警察によるロシア大使館付近の規制線を突破し、大使館付近に推進し、米ソの共謀に基づくソ連対日参戦と領土侵略を糾弾する

平成30年1月6日 花瑛塾行動隊街頭行動

 花瑛塾行動隊は6日、昨年の通常国会における「共謀罪」新設以降、野党各党による臨時国会開会要求の無視や外交日程と重ね合わせた低調な特別国会、「国難」を理由とする衆議院の解散、与野党の質問時間比率変更など、安倍政権の国会軽視を批判し、今月下旬からの通常国会における活発な議論を与野党に求めました。

 その後、防衛省前などで航空機騒音規制措置など在沖縄アメリカ軍飛行場を離発着・飛行するアメリカ軍機の騒音・安全に関する日米合意の不備・不徹底をただしました。騒音規制措置をはじめとするアメリカ軍機の飛行制限に関する各種の日米合意は、実際は「できる限り」といった文言が付加され骨抜きにされています。さらにその上でアメリカ軍が日米合意から逸脱した離発着・飛行を繰り返しているのは沖縄防衛局も認めているところであり、このままでは遠からず人身に関わるアメリカ軍機による重大事故が発生すると警告しました。

防衛省前にて

 またアメリカ大使館前・ロシア大使館前にて、アメリカがソ連へ対日参戦を教唆し、その見返りとしてソ連に千島列島など領土侵略を許容したヤルタ秘密協定や、ソ連の対日参戦に向けたアメリカのソ連への軍事援助など、1945年のソ連対日参戦に関するアメリカの介入や米ソの共謀を糾弾しました。同時に、こうしたアメリカの対応を振り返ると、対米協調を軸とした戦後日本外交に妥当性はあったのか、日ソ・日中外交を重視した「もう一つの戦後」がありえたのではなかったのか、など「戦後」の再検討も必要ではないでしょうか。
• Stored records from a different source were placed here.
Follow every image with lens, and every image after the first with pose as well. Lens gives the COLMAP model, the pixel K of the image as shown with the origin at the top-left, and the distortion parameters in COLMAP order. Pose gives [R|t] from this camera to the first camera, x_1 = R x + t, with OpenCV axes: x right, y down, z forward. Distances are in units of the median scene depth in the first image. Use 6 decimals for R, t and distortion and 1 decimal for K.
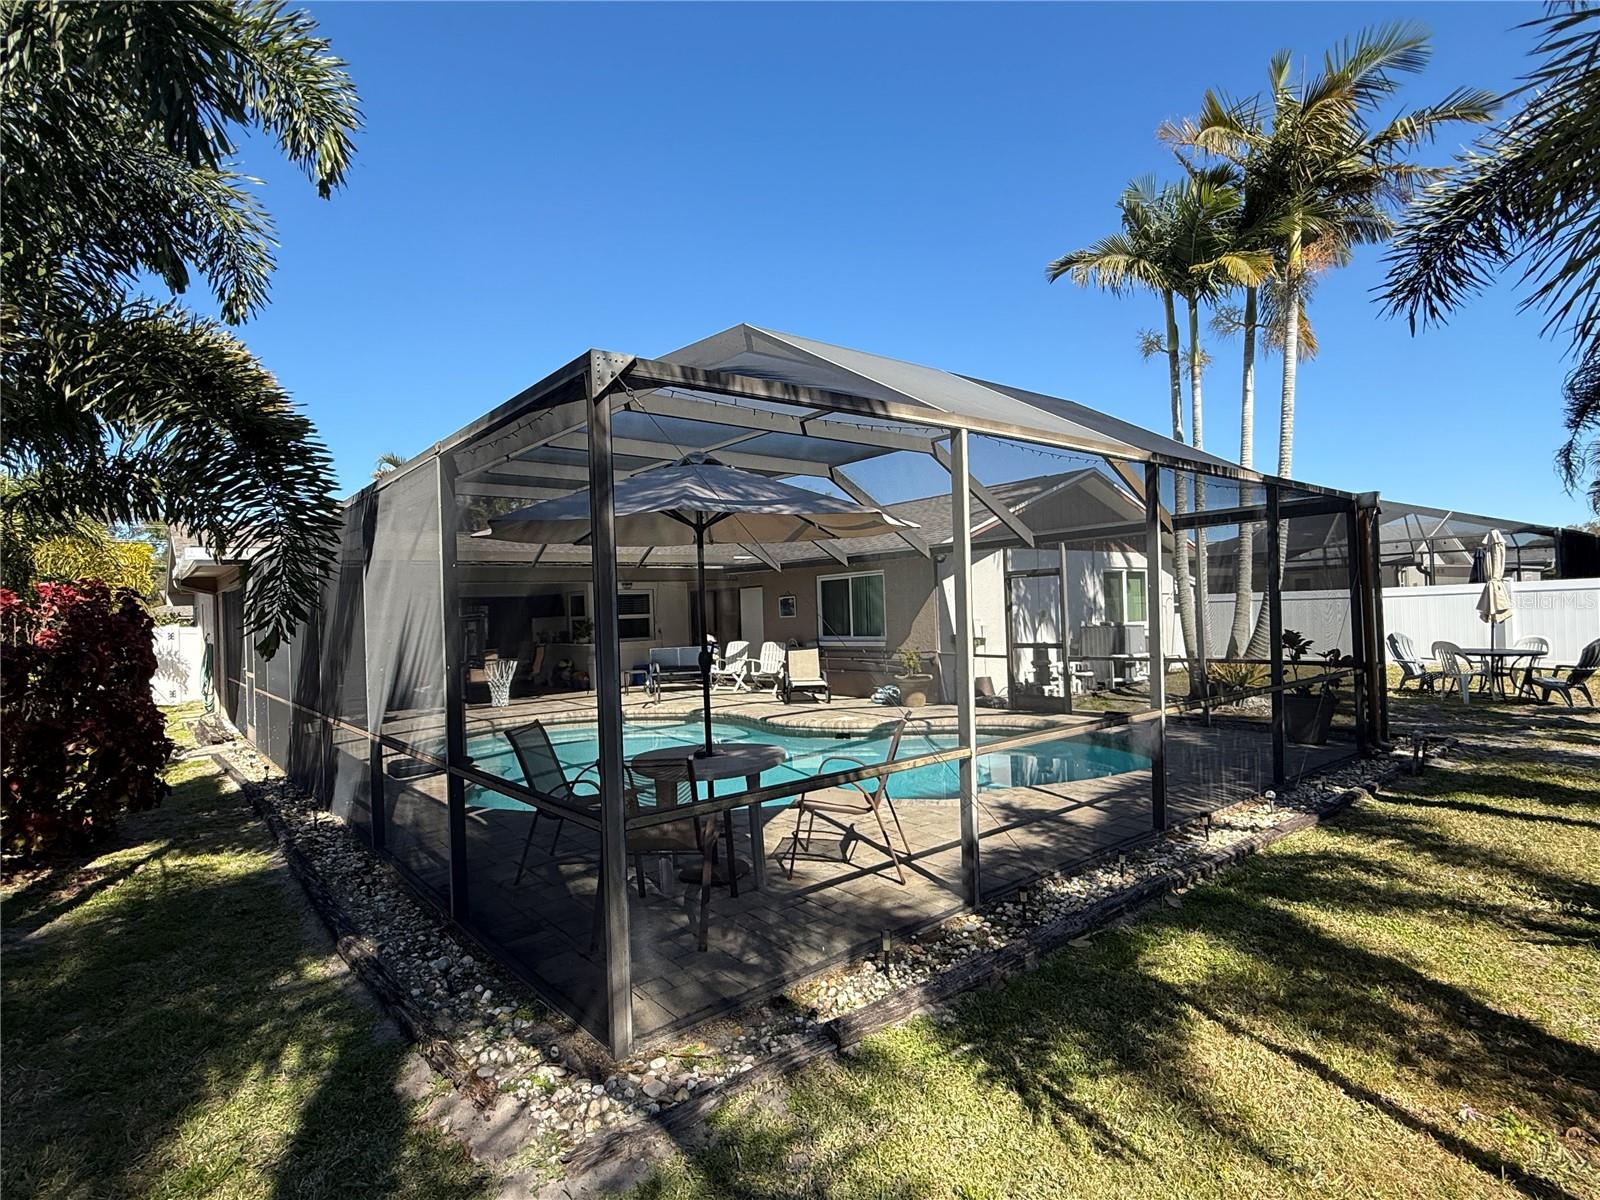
lens RADIAL K [[814.5, 0, 798.2], [0, 814.5, 602.6], [0, 0, 1]] dist [0.005987, 0.000906]
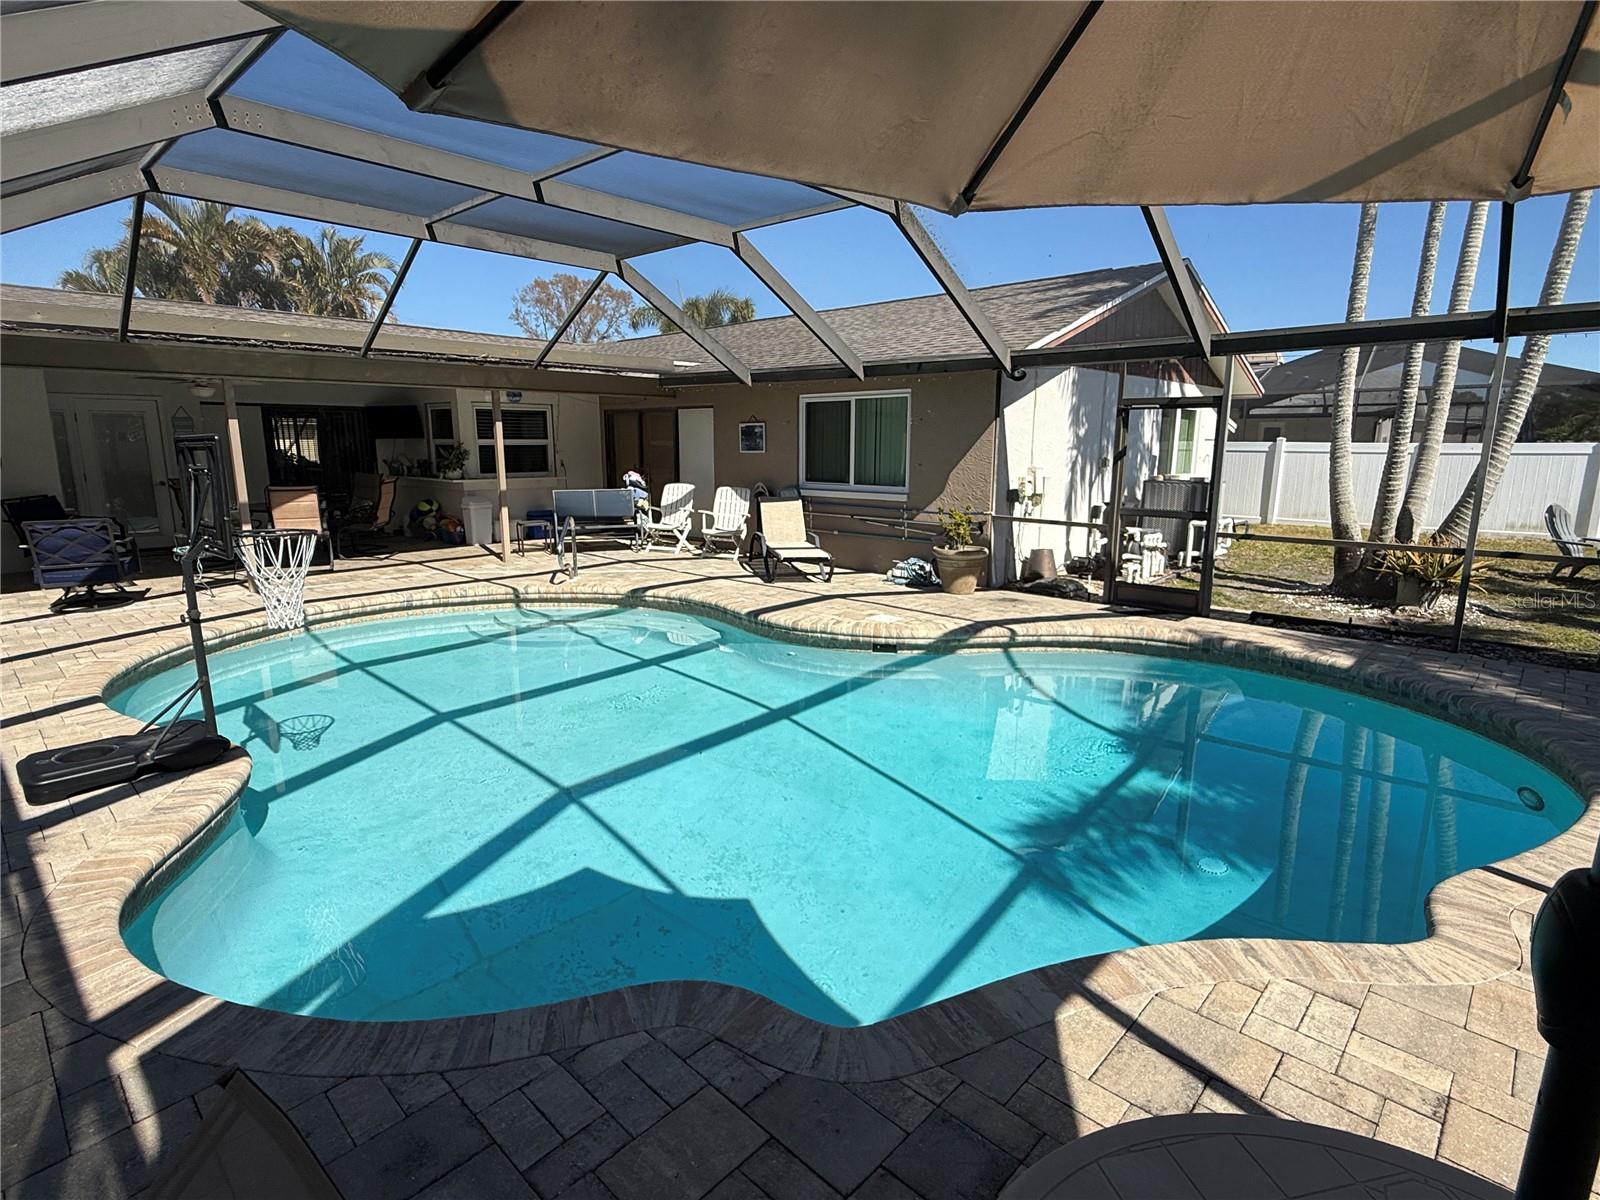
lens RADIAL K [[814.5, 0, 805.5], [0, 814.5, 604.7], [0, 0, 1]] dist [0.005987, 0.000906]
pose [[0.988729, 0.010330, 0.149358, -0.075408], [-0.040878, 0.978337, 0.202944, 0.001424], [-0.144026, -0.206762, 0.967732, 0.283558]]
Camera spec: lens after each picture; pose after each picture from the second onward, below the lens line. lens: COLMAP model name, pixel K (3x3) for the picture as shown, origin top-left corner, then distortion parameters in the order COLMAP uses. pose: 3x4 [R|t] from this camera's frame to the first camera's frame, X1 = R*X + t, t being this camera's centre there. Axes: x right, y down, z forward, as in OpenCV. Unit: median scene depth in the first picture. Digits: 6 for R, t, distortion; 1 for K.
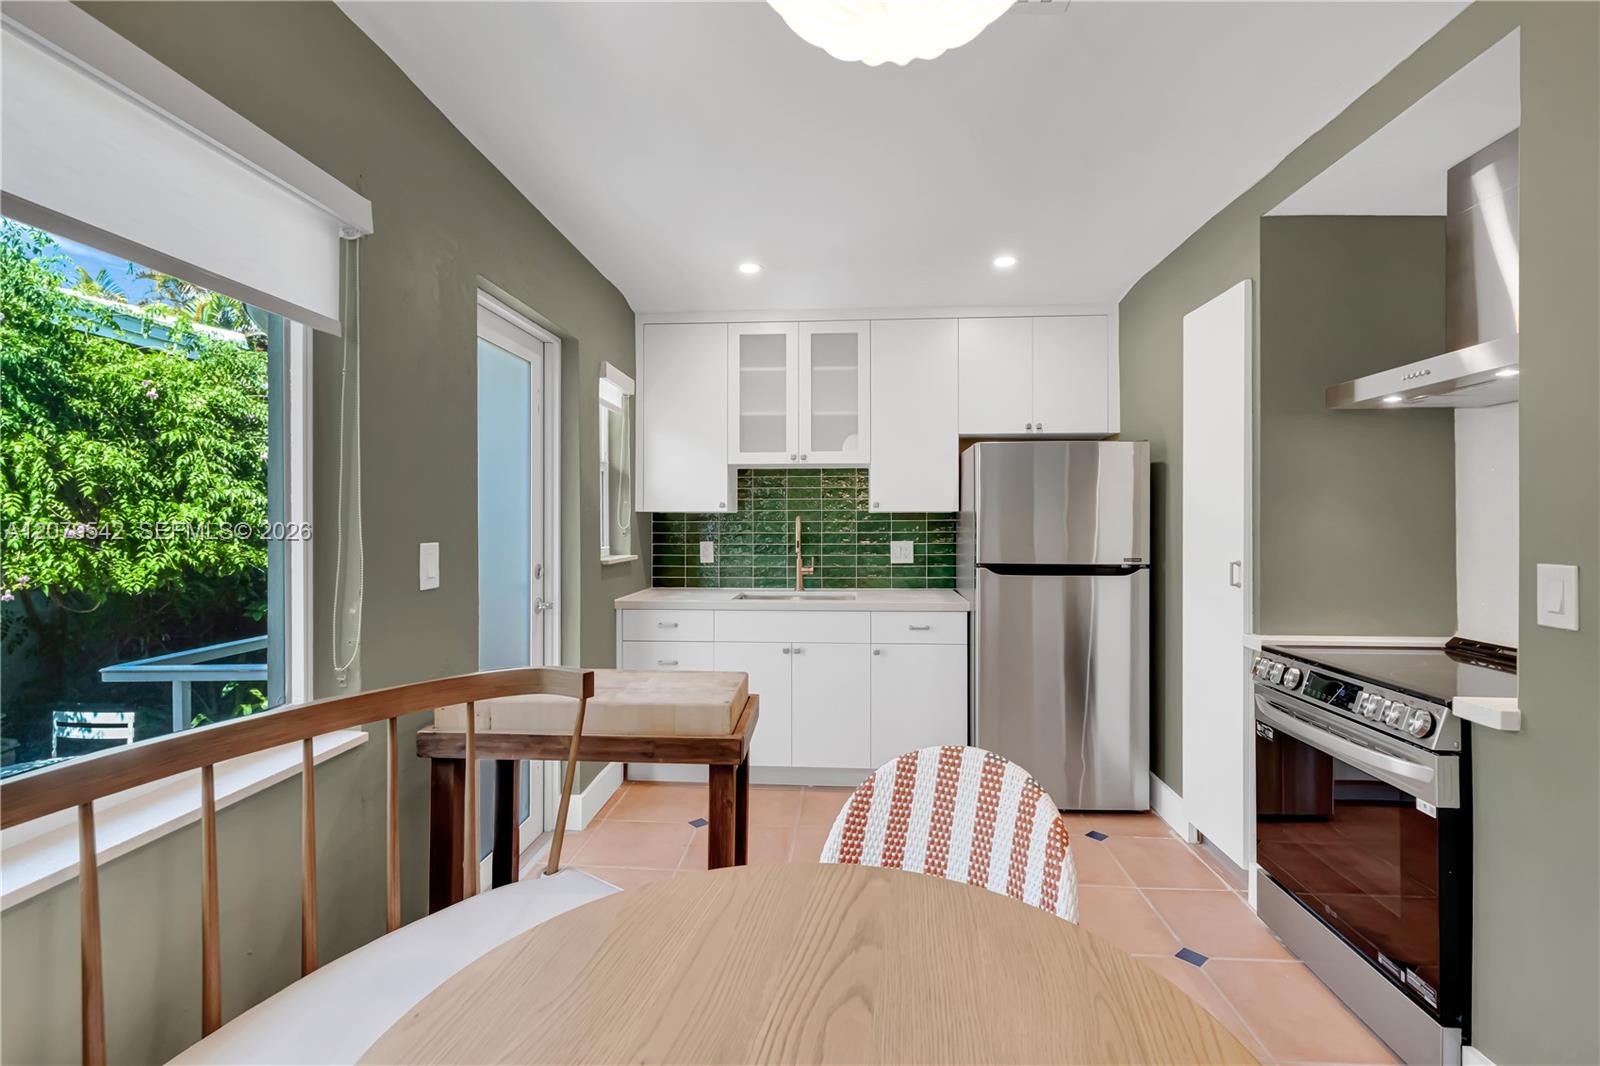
lens RADIAL K [[710.5, 0, 801.4], [0, 710.5, 525.5], [0, 0, 1]] dist [-0.019050, -0.000127]
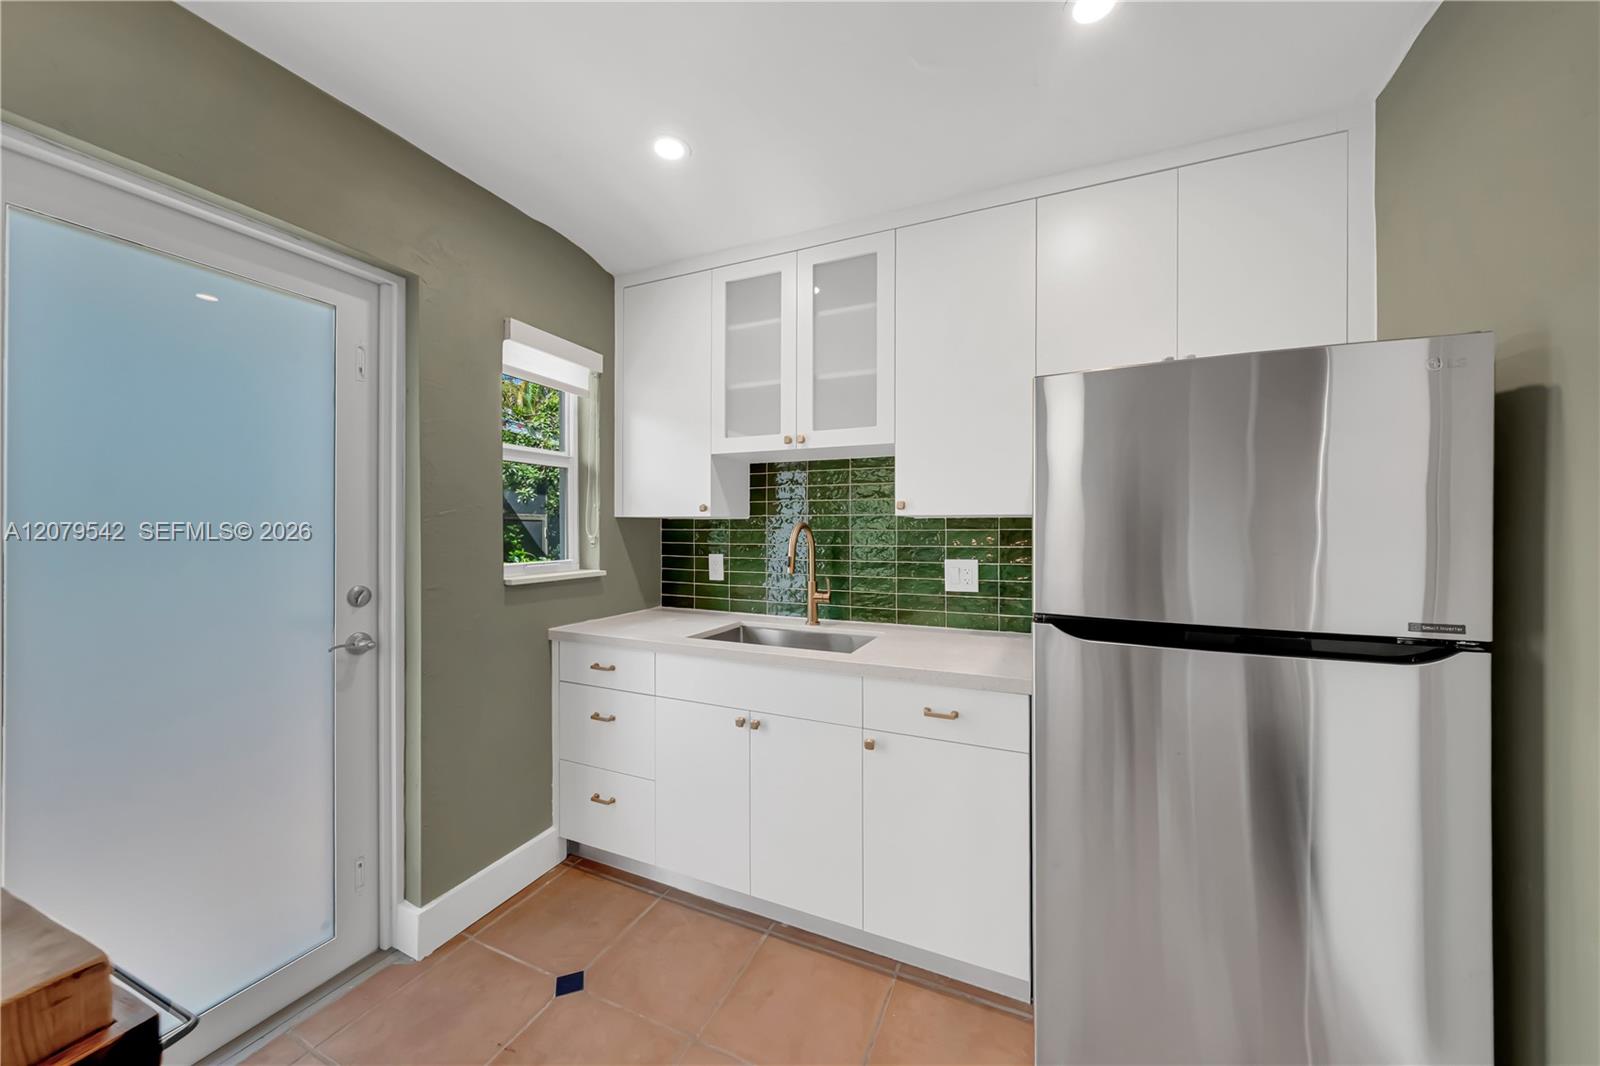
lens RADIAL K [[549.1, 0, 806.1], [0, 549.1, 530.2], [0, 0, 1]] dist [-0.005805, 0.000115]
pose [[0.942892, 0.006497, -0.333034, 0.187875], [-0.008281, 0.999958, -0.003938, -0.003397], [0.332994, 0.006471, 0.942907, 0.476431]]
 さらに米ソのヤルタ秘密協定のみならず、1944年にはイギリスとソ連が東欧における勢力圏を定める「パーセンテージ協定」を結ぶなど、連合国の主要国は、第二次世界大戦の連合国側の基本方針である「大西洋憲章」に反する領土拡大や勢力圏形成を行いました。このような連合国の行為は枢軸国同様に非難されるべきものであり、先の戦争と戦後が改めて問うていく必要があります。